» **TASK DETAILS**
Return each line of the following records verbatim, keeping the original order, spacing, and punctuation.

» **DATA SUPPLIED**
[Begin]

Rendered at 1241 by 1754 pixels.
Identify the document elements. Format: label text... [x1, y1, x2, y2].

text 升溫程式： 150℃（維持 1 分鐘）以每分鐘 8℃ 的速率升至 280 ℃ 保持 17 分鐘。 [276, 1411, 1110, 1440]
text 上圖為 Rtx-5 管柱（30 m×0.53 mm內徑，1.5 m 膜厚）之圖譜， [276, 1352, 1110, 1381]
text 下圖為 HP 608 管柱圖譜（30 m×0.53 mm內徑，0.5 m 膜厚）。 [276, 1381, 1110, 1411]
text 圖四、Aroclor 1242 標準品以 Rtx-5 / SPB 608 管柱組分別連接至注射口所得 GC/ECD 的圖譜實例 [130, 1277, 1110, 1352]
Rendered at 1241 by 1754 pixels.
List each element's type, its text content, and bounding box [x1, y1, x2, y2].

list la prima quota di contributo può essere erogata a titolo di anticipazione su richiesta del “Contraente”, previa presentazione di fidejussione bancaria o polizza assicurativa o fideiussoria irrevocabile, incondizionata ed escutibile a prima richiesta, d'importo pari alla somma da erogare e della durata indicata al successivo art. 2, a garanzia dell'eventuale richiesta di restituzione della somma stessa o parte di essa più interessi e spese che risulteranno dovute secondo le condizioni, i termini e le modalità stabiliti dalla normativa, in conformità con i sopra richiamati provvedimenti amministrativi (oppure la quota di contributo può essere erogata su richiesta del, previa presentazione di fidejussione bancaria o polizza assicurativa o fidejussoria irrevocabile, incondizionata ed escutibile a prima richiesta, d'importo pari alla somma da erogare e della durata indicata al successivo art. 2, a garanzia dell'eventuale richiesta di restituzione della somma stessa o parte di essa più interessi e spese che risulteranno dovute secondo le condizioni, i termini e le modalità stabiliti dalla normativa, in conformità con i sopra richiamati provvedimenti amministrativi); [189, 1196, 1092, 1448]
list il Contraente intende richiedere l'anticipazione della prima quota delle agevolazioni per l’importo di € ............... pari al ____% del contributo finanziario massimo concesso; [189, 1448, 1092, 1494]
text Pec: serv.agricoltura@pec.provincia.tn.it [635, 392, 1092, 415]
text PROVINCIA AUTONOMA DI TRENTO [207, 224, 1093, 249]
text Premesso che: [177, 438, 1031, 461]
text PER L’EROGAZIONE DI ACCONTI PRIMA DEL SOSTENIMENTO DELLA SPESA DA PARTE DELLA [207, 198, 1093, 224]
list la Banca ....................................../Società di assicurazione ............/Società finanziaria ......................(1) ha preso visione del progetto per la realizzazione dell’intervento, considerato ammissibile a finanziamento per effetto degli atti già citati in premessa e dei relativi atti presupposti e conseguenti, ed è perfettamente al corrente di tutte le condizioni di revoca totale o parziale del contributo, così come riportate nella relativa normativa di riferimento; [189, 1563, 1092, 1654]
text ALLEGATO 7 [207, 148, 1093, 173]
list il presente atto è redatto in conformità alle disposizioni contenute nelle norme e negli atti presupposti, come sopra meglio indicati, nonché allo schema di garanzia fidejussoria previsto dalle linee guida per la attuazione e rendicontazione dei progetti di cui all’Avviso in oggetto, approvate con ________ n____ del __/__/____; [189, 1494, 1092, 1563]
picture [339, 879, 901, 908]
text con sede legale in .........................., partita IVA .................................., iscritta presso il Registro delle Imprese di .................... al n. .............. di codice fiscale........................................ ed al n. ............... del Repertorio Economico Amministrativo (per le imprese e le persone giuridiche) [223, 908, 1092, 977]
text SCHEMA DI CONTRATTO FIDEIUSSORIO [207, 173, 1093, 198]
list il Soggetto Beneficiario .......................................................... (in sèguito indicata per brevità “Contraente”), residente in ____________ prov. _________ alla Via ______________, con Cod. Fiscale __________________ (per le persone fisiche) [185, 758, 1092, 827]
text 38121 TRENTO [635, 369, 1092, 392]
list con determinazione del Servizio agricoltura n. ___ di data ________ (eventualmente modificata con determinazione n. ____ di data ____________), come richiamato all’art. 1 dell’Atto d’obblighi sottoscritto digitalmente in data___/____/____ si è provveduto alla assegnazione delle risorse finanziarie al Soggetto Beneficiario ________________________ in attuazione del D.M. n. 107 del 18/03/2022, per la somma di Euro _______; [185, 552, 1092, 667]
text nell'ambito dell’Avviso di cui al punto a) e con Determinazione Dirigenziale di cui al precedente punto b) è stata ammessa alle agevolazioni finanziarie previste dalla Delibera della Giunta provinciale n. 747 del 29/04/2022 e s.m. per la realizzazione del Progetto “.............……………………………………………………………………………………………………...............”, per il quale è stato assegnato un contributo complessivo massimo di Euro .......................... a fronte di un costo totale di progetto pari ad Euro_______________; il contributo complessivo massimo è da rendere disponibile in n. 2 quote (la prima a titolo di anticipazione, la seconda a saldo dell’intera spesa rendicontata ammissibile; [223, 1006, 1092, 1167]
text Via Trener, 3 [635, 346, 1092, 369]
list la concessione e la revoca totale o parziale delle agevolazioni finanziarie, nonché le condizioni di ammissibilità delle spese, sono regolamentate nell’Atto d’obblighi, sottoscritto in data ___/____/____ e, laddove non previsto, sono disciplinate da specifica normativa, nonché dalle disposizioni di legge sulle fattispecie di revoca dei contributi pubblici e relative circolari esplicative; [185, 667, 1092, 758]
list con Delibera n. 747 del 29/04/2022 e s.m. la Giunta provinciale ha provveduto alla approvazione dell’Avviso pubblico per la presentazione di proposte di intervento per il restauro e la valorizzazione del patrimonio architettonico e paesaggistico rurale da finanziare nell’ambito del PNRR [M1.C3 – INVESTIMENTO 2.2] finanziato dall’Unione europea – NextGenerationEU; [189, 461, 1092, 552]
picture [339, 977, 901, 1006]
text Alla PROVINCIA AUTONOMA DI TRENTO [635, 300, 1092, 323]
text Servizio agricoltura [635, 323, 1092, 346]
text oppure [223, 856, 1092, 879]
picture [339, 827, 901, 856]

[End]

» **COMPLETE OUTPUT**
Rendered at 1241 by 1754 pixels.
Identify the document elements. Format: label text... [x1, y1, x2, y2].

text 升溫程式： 150℃（維持 1 分鐘）以每分鐘 8℃ 的速率升至 280 ℃ 保持 17 分鐘。 [276, 1411, 1110, 1440]
text 上圖為 Rtx-5 管柱（30 m×0.53 mm內徑，1.5 m 膜厚）之圖譜， [276, 1352, 1110, 1381]
text 下圖為 HP 608 管柱圖譜（30 m×0.53 mm內徑，0.5 m 膜厚）。 [276, 1381, 1110, 1411]
text 圖四、Aroclor 1242 標準品以 Rtx-5 / SPB 608 管柱組分別連接至注射口所得 GC/ECD 的圖譜實例 [130, 1277, 1110, 1352]
Rendered at 1241 by 1754 pixels.
List each element's type, its text content, and bounding box [x1, y1, x2, y2].

list la prima quota di contributo può essere erogata a titolo di anticipazione su richiesta del “Contraente”, previa presentazione di fidejussione bancaria o polizza assicurativa o fideiussoria irrevocabile, incondizionata ed escutibile a prima richiesta, d'importo pari alla somma da erogare e della durata indicata al successivo art. 2, a garanzia dell'eventuale richiesta di restituzione della somma stessa o parte di essa più interessi e spese che risulteranno dovute secondo le condizioni, i termini e le modalità stabiliti dalla normativa, in conformità con i sopra richiamati provvedimenti amministrativi (oppure la quota di contributo può essere erogata su richiesta del, previa presentazione di fidejussione bancaria o polizza assicurativa o fidejussoria irrevocabile, incondizionata ed escutibile a prima richiesta, d'importo pari alla somma da erogare e della durata indicata al successivo art. 2, a garanzia dell'eventuale richiesta di restituzione della somma stessa o parte di essa più interessi e spese che risulteranno dovute secondo le condizioni, i termini e le modalità stabiliti dalla normativa, in conformità con i sopra richiamati provvedimenti amministrativi); [189, 1196, 1092, 1448]
list il Contraente intende richiedere l'anticipazione della prima quota delle agevolazioni per l’importo di € ............... pari al ____% del contributo finanziario massimo concesso; [189, 1448, 1092, 1494]
text Pec: serv.agricoltura@pec.provincia.tn.it [635, 392, 1092, 415]
text PROVINCIA AUTONOMA DI TRENTO [207, 224, 1093, 249]
text Premesso che: [177, 438, 1031, 461]
text PER L’EROGAZIONE DI ACCONTI PRIMA DEL SOSTENIMENTO DELLA SPESA DA PARTE DELLA [207, 198, 1093, 224]
list la Banca ....................................../Società di assicurazione ............/Società finanziaria ......................(1) ha preso visione del progetto per la realizzazione dell’intervento, considerato ammissibile a finanziamento per effetto degli atti già citati in premessa e dei relativi atti presupposti e conseguenti, ed è perfettamente al corrente di tutte le condizioni di revoca totale o parziale del contributo, così come riportate nella relativa normativa di riferimento; [189, 1563, 1092, 1654]
text ALLEGATO 7 [207, 148, 1093, 173]
list il presente atto è redatto in conformità alle disposizioni contenute nelle norme e negli atti presupposti, come sopra meglio indicati, nonché allo schema di garanzia fidejussoria previsto dalle linee guida per la attuazione e rendicontazione dei progetti di cui all’Avviso in oggetto, approvate con ________ n____ del __/__/____; [189, 1494, 1092, 1563]
picture [339, 879, 901, 908]
text con sede legale in .........................., partita IVA .................................., iscritta presso il Registro delle Imprese di .................... al n. .............. di codice fiscale........................................ ed al n. ............... del Repertorio Economico Amministrativo (per le imprese e le persone giuridiche) [223, 908, 1092, 977]
text SCHEMA DI CONTRATTO FIDEIUSSORIO [207, 173, 1093, 198]
list il Soggetto Beneficiario .......................................................... (in sèguito indicata per brevità “Contraente”), residente in ____________ prov. _________ alla Via ______________, con Cod. Fiscale __________________ (per le persone fisiche) [185, 758, 1092, 827]
text 38121 TRENTO [635, 369, 1092, 392]
list con determinazione del Servizio agricoltura n. ___ di data ________ (eventualmente modificata con determinazione n. ____ di data ____________), come richiamato all’art. 1 dell’Atto d’obblighi sottoscritto digitalmente in data___/____/____ si è provveduto alla assegnazione delle risorse finanziarie al Soggetto Beneficiario ________________________ in attuazione del D.M. n. 107 del 18/03/2022, per la somma di Euro _______; [185, 552, 1092, 667]
text nell'ambito dell’Avviso di cui al punto a) e con Determinazione Dirigenziale di cui al precedente punto b) è stata ammessa alle agevolazioni finanziarie previste dalla Delibera della Giunta provinciale n. 747 del 29/04/2022 e s.m. per la realizzazione del Progetto “.............……………………………………………………………………………………………………...............”, per il quale è stato assegnato un contributo complessivo massimo di Euro .......................... a fronte di un costo totale di progetto pari ad Euro_______________; il contributo complessivo massimo è da rendere disponibile in n. 2 quote (la prima a titolo di anticipazione, la seconda a saldo dell’intera spesa rendicontata ammissibile; [223, 1006, 1092, 1167]
text Via Trener, 3 [635, 346, 1092, 369]
list la concessione e la revoca totale o parziale delle agevolazioni finanziarie, nonché le condizioni di ammissibilità delle spese, sono regolamentate nell’Atto d’obblighi, sottoscritto in data ___/____/____ e, laddove non previsto, sono disciplinate da specifica normativa, nonché dalle disposizioni di legge sulle fattispecie di revoca dei contributi pubblici e relative circolari esplicative; [185, 667, 1092, 758]
list con Delibera n. 747 del 29/04/2022 e s.m. la Giunta provinciale ha provveduto alla approvazione dell’Avviso pubblico per la presentazione di proposte di intervento per il restauro e la valorizzazione del patrimonio architettonico e paesaggistico rurale da finanziare nell’ambito del PNRR [M1.C3 – INVESTIMENTO 2.2] finanziato dall’Unione europea – NextGenerationEU; [189, 461, 1092, 552]
picture [339, 977, 901, 1006]
text Alla PROVINCIA AUTONOMA DI TRENTO [635, 300, 1092, 323]
text Servizio agricoltura [635, 323, 1092, 346]
text oppure [223, 856, 1092, 879]
picture [339, 827, 901, 856]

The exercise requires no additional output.